→ **Assigned task**: Make an exact copy of all the data, pictures excluded.

▽

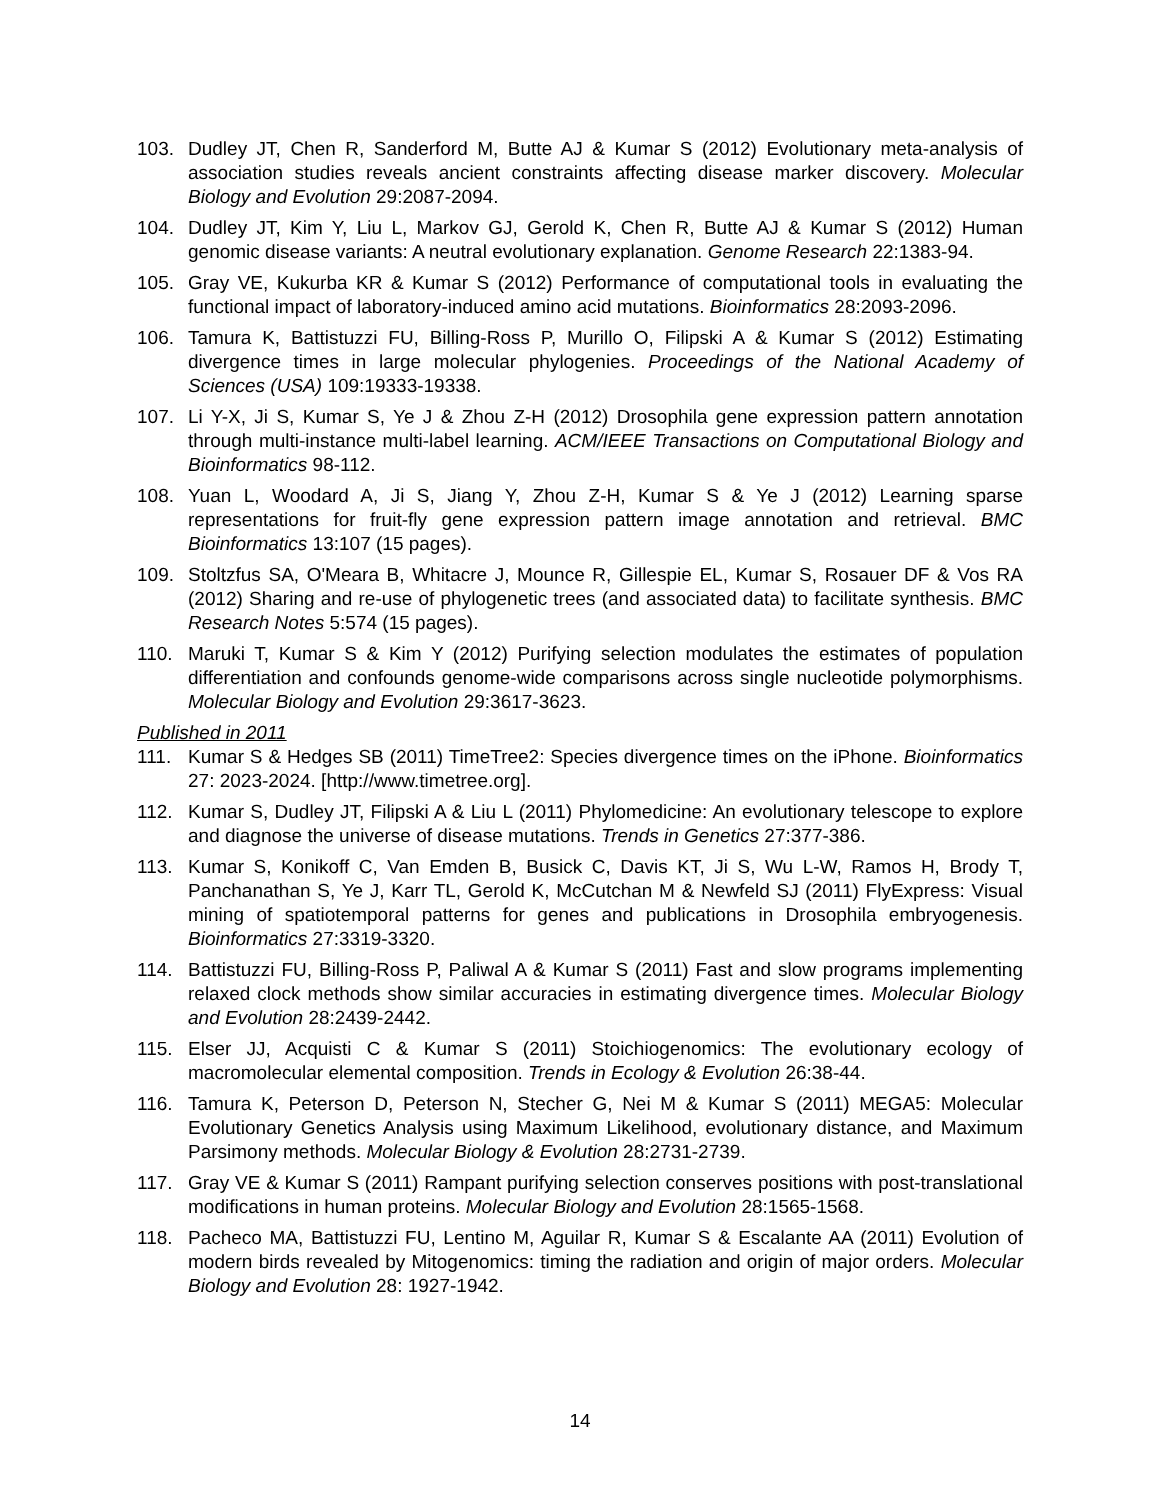103. Dudley JT, Chen R, Sanderford M, Butte AJ & Kumar S (2012) Evolutionary meta-analysis of association studies reveals ancient constraints affecting disease marker discovery. Molecular Biology and Evolution 29:2087-2094.
104. Dudley JT, Kim Y, Liu L, Markov GJ, Gerold K, Chen R, Butte AJ & Kumar S (2012) Human genomic disease variants: A neutral evolutionary explanation. Genome Research 22:1383-94.
105. Gray VE, Kukurba KR & Kumar S (2012) Performance of computational tools in evaluating the functional impact of laboratory-induced amino acid mutations. Bioinformatics 28:2093-2096.
106. Tamura K, Battistuzzi FU, Billing-Ross P, Murillo O, Filipski A & Kumar S (2012) Estimating divergence times in large molecular phylogenies. Proceedings of the National Academy of Sciences (USA) 109:19333-19338.
107. Li Y-X, Ji S, Kumar S, Ye J & Zhou Z-H (2012) Drosophila gene expression pattern annotation through multi-instance multi-label learning. ACM/IEEE Transactions on Computational Biology and Bioinformatics 98-112.
108. Yuan L, Woodard A, Ji S, Jiang Y, Zhou Z-H, Kumar S & Ye J (2012) Learning sparse representations for fruit-fly gene expression pattern image annotation and retrieval. BMC Bioinformatics 13:107 (15 pages).
109. Stoltzfus SA, O'Meara B, Whitacre J, Mounce R, Gillespie EL, Kumar S, Rosauer DF & Vos RA (2012) Sharing and re-use of phylogenetic trees (and associated data) to facilitate synthesis. BMC Research Notes 5:574 (15 pages).
110. Maruki T, Kumar S & Kim Y (2012) Purifying selection modulates the estimates of population differentiation and confounds genome-wide comparisons across single nucleotide polymorphisms. Molecular Biology and Evolution 29:3617-3623.
Published in 2011
111. Kumar S & Hedges SB (2011) TimeTree2: Species divergence times on the iPhone. Bioinformatics 27: 2023-2024. [http://www.timetree.org].
112. Kumar S, Dudley JT, Filipski A & Liu L (2011) Phylomedicine: An evolutionary telescope to explore and diagnose the universe of disease mutations. Trends in Genetics 27:377-386.
113. Kumar S, Konikoff C, Van Emden B, Busick C, Davis KT, Ji S, Wu L-W, Ramos H, Brody T, Panchanathan S, Ye J, Karr TL, Gerold K, McCutchan M & Newfeld SJ (2011) FlyExpress: Visual mining of spatiotemporal patterns for genes and publications in Drosophila embryogenesis. Bioinformatics 27:3319-3320.
114. Battistuzzi FU, Billing-Ross P, Paliwal A & Kumar S (2011) Fast and slow programs implementing relaxed clock methods show similar accuracies in estimating divergence times. Molecular Biology and Evolution 28:2439-2442.
115. Elser JJ, Acquisti C & Kumar S (2011) Stoichiogenomics: The evolutionary ecology of macromolecular elemental composition. Trends in Ecology & Evolution 26:38-44.
116. Tamura K, Peterson D, Peterson N, Stecher G, Nei M & Kumar S (2011) MEGA5: Molecular Evolutionary Genetics Analysis using Maximum Likelihood, evolutionary distance, and Maximum Parsimony methods. Molecular Biology & Evolution 28:2731-2739.
117. Gray VE & Kumar S (2011) Rampant purifying selection conserves positions with post-translational modifications in human proteins. Molecular Biology and Evolution 28:1565-1568.
118. Pacheco MA, Battistuzzi FU, Lentino M, Aguilar R, Kumar S & Escalante AA (2011) Evolution of modern birds revealed by Mitogenomics: timing the radiation and origin of major orders. Molecular Biology and Evolution 28: 1927-1942.
14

△

→ **Written reply**:
103. Dudley JT, Chen R, Sanderford M, Butte AJ & Kumar S (2012) Evolutionary meta-analysis of association studies reveals ancient constraints affecting disease marker discovery. Molecular Biology and Evolution 29:2087-2094.
104. Dudley JT, Kim Y, Liu L, Markov GJ, Gerold K, Chen R, Butte AJ & Kumar S (2012) Human genomic disease variants: A neutral evolutionary explanation. Genome Research 22:1383-94.
105. Gray VE, Kukurba KR & Kumar S (2012) Performance of computational tools in evaluating the functional impact of laboratory-induced amino acid mutations. Bioinformatics 28:2093-2096.
106. Tamura K, Battistuzzi FU, Billing-Ross P, Murillo O, Filipski A & Kumar S (2012) Estimating divergence times in large molecular phylogenies. Proceedings of the National Academy of Sciences (USA) 109:19333-19338.
107. Li Y-X, Ji S, Kumar S, Ye J & Zhou Z-H (2012) Drosophila gene expression pattern annotation through multi-instance multi-label learning. ACM/IEEE Transactions on Computational Biology and Bioinformatics 98-112.
108. Yuan L, Woodard A, Ji S, Jiang Y, Zhou Z-H, Kumar S & Ye J (2012) Learning sparse representations for fruit-fly gene expression pattern image annotation and retrieval. BMC Bioinformatics 13:107 (15 pages).
109. Stoltzfus SA, O'Meara B, Whitacre J, Mounce R, Gillespie EL, Kumar S, Rosauer DF & Vos RA (2012) Sharing and re-use of phylogenetic trees (and associated data) to facilitate synthesis. BMC Research Notes 5:574 (15 pages).
110. Maruki T, Kumar S & Kim Y (2012) Purifying selection modulates the estimates of population differentiation and confounds genome-wide comparisons across single nucleotide polymorphisms. Molecular Biology and Evolution 29:3617-3623.
Published in 2011
111. Kumar S & Hedges SB (2011) TimeTree2: Species divergence times on the iPhone. Bioinformatics 27: 2023-2024. [http://www.timetree.org].
112. Kumar S, Dudley JT, Filipski A & Liu L (2011) Phylomedicine: An evolutionary telescope to explore and diagnose the universe of disease mutations. Trends in Genetics 27:377-386.
113. Kumar S, Konikoff C, Van Emden B, Busick C, Davis KT, Ji S, Wu L-W, Ramos H, Brody T, Panchanathan S, Ye J, Karr TL, Gerold K, McCutchan M & Newfeld SJ (2011) FlyExpress: Visual mining of spatiotemporal patterns for genes and publications in Drosophila embryogenesis. Bioinformatics 27:3319-3320.
114. Battistuzzi FU, Billing-Ross P, Paliwal A & Kumar S (2011) Fast and slow programs implementing relaxed clock methods show similar accuracies in estimating divergence times. Molecular Biology and Evolution 28:2439-2442.
115. Elser JJ, Acquisti C & Kumar S (2011) Stoichiogenomics: The evolutionary ecology of macromolecular elemental composition. Trends in Ecology & Evolution 26:38-44.
116. Tamura K, Peterson D, Peterson N, Stecher G, Nei M & Kumar S (2011) MEGA5: Molecular Evolutionary Genetics Analysis using Maximum Likelihood, evolutionary distance, and Maximum Parsimony methods. Molecular Biology & Evolution 28:2731-2739.
117. Gray VE & Kumar S (2011) Rampant purifying selection conserves positions with post-translational modifications in human proteins. Molecular Biology and Evolution 28:1565-1568.
118. Pacheco MA, Battistuzzi FU, Lentino M, Aguilar R, Kumar S & Escalante AA (2011) Evolution of modern birds revealed by Mitogenomics: timing the radiation and origin of major orders. Molecular Biology and Evolution 28: 1927-1942.
14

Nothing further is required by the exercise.